What I know is that I will not make the same mistake again. I hope
that my story deepens the resolve of all those whose feelings are torn,
conflicted or confused in the present. It is not being a “friend of
Israel” to turn a blind eye to its never-ending occupation.
One might argue, and many Americans today might agree, that Hezbollah and
Hamas started this round of war with their provocative kidnappings of
Israeli soldiers. Lost in the headlines, however, is the fact that the
Israelis have 9,000 Palestinian prisoners, and have negotiated prisoner
swaps before. Others will blame the Islamists for incessant rocket attacks
on Israel. But the roots of this virulent spiral of vengeance lie in the
permanent occupation of Palestinian territories by the overconfident
Israelis. As it did in 1982, Israel now admits that the war is not about
prisoner exchanges or cease-fires; it is about eradicating Hezbollah and
Hamas altogether, if necessary by an escalation against Syria or even
Iran. It should be clear by now that the present Israeli government will
never accept an independent Palestinian state, but rather harbors a
colonial ambition to decide which Palestinian leaders are acceptable.
In 1982, Israel said the same thing about eliminating PLO sanctuaries in
Lebanon. It was after that 1982 Israeli invasion that Hezbollah was born.
I remember Israeli national security experts even taking credit for
fostering Hamas and Islamic fundamentalism as safe, reclusive alternatives
to Palestinian secular nationalism. I remember watching Israeli soldiers
blow up Palestinian houses and carry out collective punishment because,
they told me matter-of-factly, punishment is the only language that Arabs
understand. Israelis are inflicting collective punishment on Lebanese
civilians for the same reason today.
It is clear that apocalyptic forces, openly green-lighted by President
Bush, are gambling on the impossible. They are trying to snatch victory
from the jaws of defeat in Iraq through escalation in Lebanon and beyond.

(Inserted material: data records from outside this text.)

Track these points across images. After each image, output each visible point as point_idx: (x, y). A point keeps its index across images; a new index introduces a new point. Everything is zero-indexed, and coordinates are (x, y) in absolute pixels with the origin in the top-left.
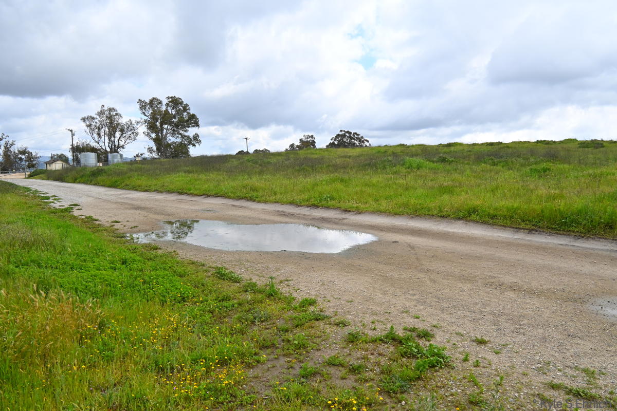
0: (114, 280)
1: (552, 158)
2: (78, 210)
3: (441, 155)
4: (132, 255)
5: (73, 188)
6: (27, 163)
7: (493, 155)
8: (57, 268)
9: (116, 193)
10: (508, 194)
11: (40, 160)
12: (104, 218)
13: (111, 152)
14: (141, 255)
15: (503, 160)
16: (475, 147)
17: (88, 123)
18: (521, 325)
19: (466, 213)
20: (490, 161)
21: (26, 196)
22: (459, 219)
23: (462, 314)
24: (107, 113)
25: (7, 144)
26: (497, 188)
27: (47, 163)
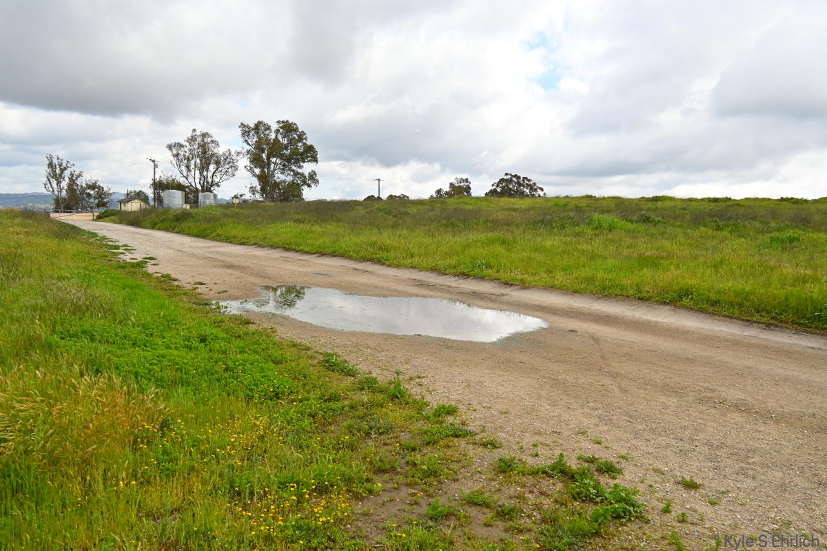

This is yet another faith-based initiative.
If
the American people do not see through the headlines; if the Democrats
turn hawkish; if the international community fails to intervene
immediately, the peace movement may be sidelined to a prophetic and
marginal role for the moment. But we can say the following for now:
Militarism and occupation cannot extinguish the force of Islamic
nationalism. Billions in American tax dollars are funding the Israeli
troops and bombs.
There needs to be an exit strategy. The absence of any such exit plan is
the weakest element of the U.S.-Israeli campaign. Just as the White House
says it plans to deploy 50,000 troops on permanent bases in an occupied
Iraq, so the Israelis speak of permanently eliminating their enemies, from
Gaza to Tehran. The result will be further occupation, resistance and
deeper quagmire.
The
immediate conflict should not become a pretext for continuing the U.S.
military occupation of Iraq. American soldiers should not be stuck
waist-deep in a sectarian quagmire. Congressional insistence on denying
funds for permanent military bases is a vital first step. Otherwise we
will witness a tacit alliance between Israel and the U.S. to dominate the
Middle East militarily.
Most important, Americans must not be timid in speaking up, as I was 25
years ago. Silence is consent to occupation.